Goal of the exercise - Each record here should be printed again exactly; please leave its pictures out.

Records supplied -
== Segment start ==

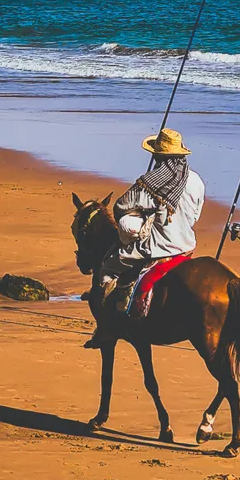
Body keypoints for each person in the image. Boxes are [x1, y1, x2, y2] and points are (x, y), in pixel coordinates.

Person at [84, 127, 205, 347]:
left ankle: (107, 328)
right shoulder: (196, 181)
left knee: (106, 270)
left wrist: (137, 216)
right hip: (187, 245)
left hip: (157, 248)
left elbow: (121, 206)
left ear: (158, 156)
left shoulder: (151, 183)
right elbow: (195, 216)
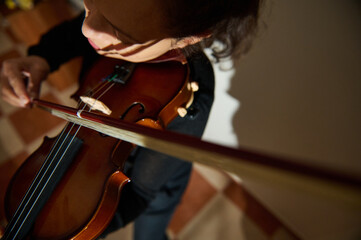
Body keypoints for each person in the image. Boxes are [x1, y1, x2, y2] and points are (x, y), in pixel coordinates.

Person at [0, 0, 262, 239]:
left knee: (152, 224)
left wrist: (75, 228)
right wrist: (41, 57)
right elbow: (72, 34)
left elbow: (140, 194)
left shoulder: (191, 96)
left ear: (188, 37)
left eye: (119, 32)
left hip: (160, 172)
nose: (87, 29)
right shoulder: (104, 25)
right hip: (103, 149)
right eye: (90, 4)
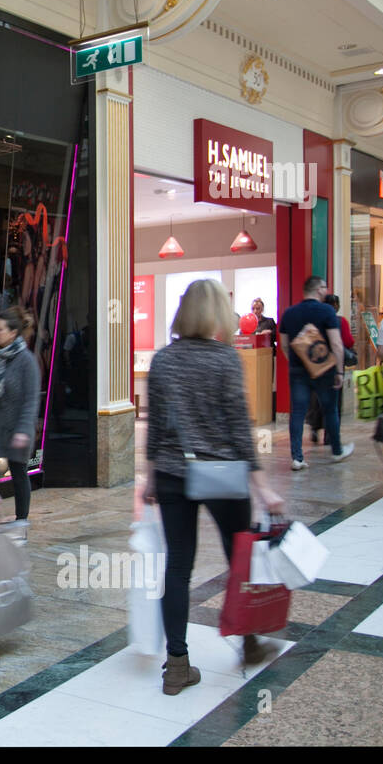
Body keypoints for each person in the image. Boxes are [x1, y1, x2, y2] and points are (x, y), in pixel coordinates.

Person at [143, 279, 286, 694]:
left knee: (178, 565)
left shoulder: (164, 360)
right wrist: (262, 486)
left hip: (174, 473)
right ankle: (250, 641)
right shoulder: (226, 360)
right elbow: (240, 429)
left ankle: (177, 665)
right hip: (223, 475)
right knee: (238, 559)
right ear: (218, 314)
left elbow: (155, 427)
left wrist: (151, 475)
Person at [279, 276, 354, 470]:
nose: (326, 290)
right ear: (319, 289)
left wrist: (298, 362)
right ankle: (337, 451)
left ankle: (297, 458)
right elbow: (337, 344)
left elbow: (285, 345)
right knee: (330, 409)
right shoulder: (327, 311)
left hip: (297, 370)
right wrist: (338, 370)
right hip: (325, 369)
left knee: (298, 412)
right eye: (324, 287)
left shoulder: (289, 313)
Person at [0, 306, 40, 524]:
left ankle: (21, 520)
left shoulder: (26, 361)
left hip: (17, 430)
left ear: (13, 333)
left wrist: (23, 431)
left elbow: (31, 401)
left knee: (18, 473)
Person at [306, 293, 356, 444]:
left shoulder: (314, 322)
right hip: (334, 366)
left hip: (317, 365)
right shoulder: (341, 321)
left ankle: (315, 427)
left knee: (316, 399)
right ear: (337, 306)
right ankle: (330, 435)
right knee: (333, 403)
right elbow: (348, 341)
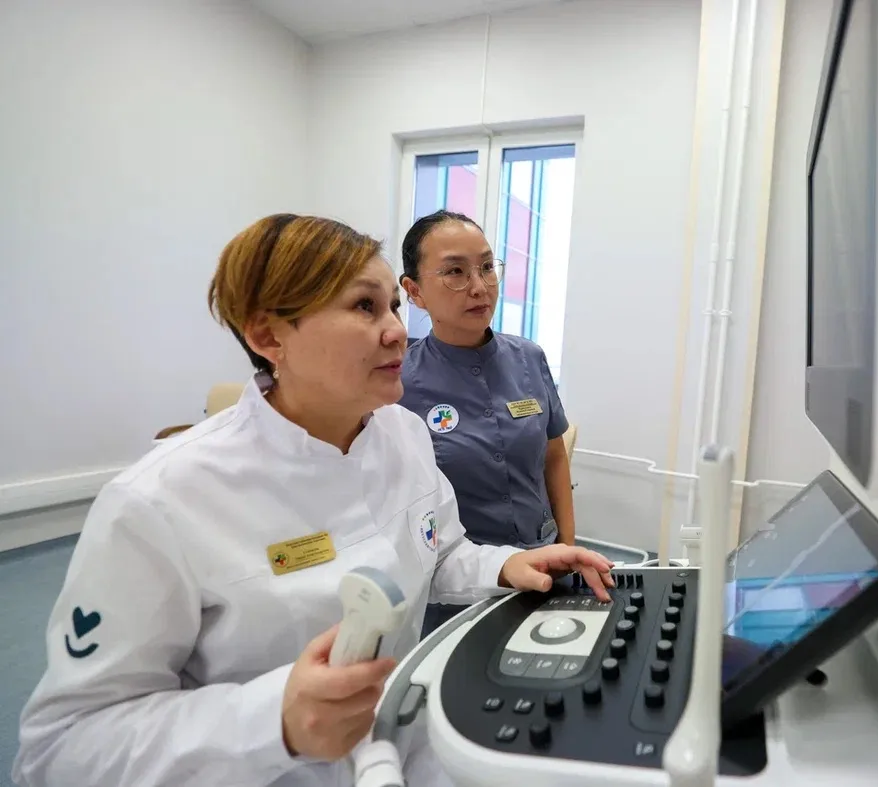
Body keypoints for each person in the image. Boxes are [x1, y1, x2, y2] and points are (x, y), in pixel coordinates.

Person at [12, 214, 614, 787]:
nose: (397, 330)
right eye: (364, 307)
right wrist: (273, 721)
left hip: (407, 748)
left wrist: (505, 564)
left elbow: (441, 551)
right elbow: (61, 747)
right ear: (269, 335)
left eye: (393, 306)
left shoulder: (403, 434)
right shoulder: (159, 501)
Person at [397, 210, 577, 635]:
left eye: (486, 267)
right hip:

== Segment end ==

Exercise response -
Body keypoints for each person in the image. Boxes are [x1, y1, x2, y2] and points are (x, y), in pixel coordinates.

Person at [84, 127, 205, 347]:
left ankle: (107, 328)
right shoulder: (196, 181)
left knee: (106, 270)
left wrist: (137, 216)
right hip: (187, 245)
left hip: (157, 248)
left elbow: (121, 206)
left ear: (158, 156)
left shoulder: (151, 183)
right elbow: (195, 216)
Body keypoints for each person in the image. Boxes are [x1, y1, x2, y2] and points are (x, y), in pixel coordinates.

Person at [0, 0, 262, 239]:
left knee: (152, 224)
left wrist: (75, 228)
right wrist: (41, 57)
right elbow: (72, 34)
left elbow: (140, 194)
left shoulder: (191, 96)
left ear: (188, 37)
left eye: (119, 32)
left hip: (160, 172)
nose: (87, 29)
right shoulder: (104, 25)
right hip: (103, 149)
right eye: (90, 4)
Body keypoints for each person in the image. Boxes are [x1, y1, x2, y2] and points are (x, y), in pixel coordinates.

Person at [143, 279, 286, 694]:
left knee: (178, 565)
left shoulder: (164, 360)
right wrist: (262, 486)
left hip: (174, 473)
right ankle: (250, 641)
right shoulder: (226, 360)
right elbow: (240, 429)
left ankle: (177, 665)
right hip: (223, 475)
right knee: (238, 559)
right ear: (218, 314)
left elbow: (155, 427)
left wrist: (151, 475)
Person at [279, 276, 354, 470]:
nose: (326, 290)
right ear: (319, 289)
left wrist: (298, 362)
right ankle: (337, 451)
left ankle: (297, 458)
right elbow: (337, 344)
left elbow: (285, 345)
right knee: (330, 409)
right shoulder: (327, 311)
left hip: (297, 370)
right wrist: (338, 370)
right hip: (325, 369)
left knee: (298, 412)
right eye: (324, 287)
left shoulder: (289, 313)
Person at [0, 306, 40, 524]:
left ankle: (21, 520)
left shoulder: (26, 361)
left hip: (17, 430)
left ear: (13, 333)
left wrist: (23, 431)
left elbow: (31, 401)
left knee: (18, 473)
Person at [306, 293, 356, 444]:
left shoulder: (314, 322)
right hip: (334, 366)
left hip: (317, 365)
right shoulder: (341, 321)
left ankle: (315, 427)
left knee: (316, 399)
right ear: (337, 306)
right ankle: (330, 435)
right knee: (333, 403)
right elbow: (348, 341)
Body keypoints for each person in the image. Boxes are [x1, y1, x2, y2] and points are (x, y), in pixel coordinates.

Person at [12, 214, 614, 787]:
nose: (397, 330)
right eye: (364, 307)
right wrist: (273, 721)
left hip: (407, 748)
left wrist: (505, 564)
left elbow: (441, 551)
right elbow: (61, 747)
right ear: (269, 335)
left eye: (393, 306)
left shoulder: (403, 434)
right shoulder: (159, 501)
Person at [397, 210, 577, 635]:
left eye: (486, 267)
right hip:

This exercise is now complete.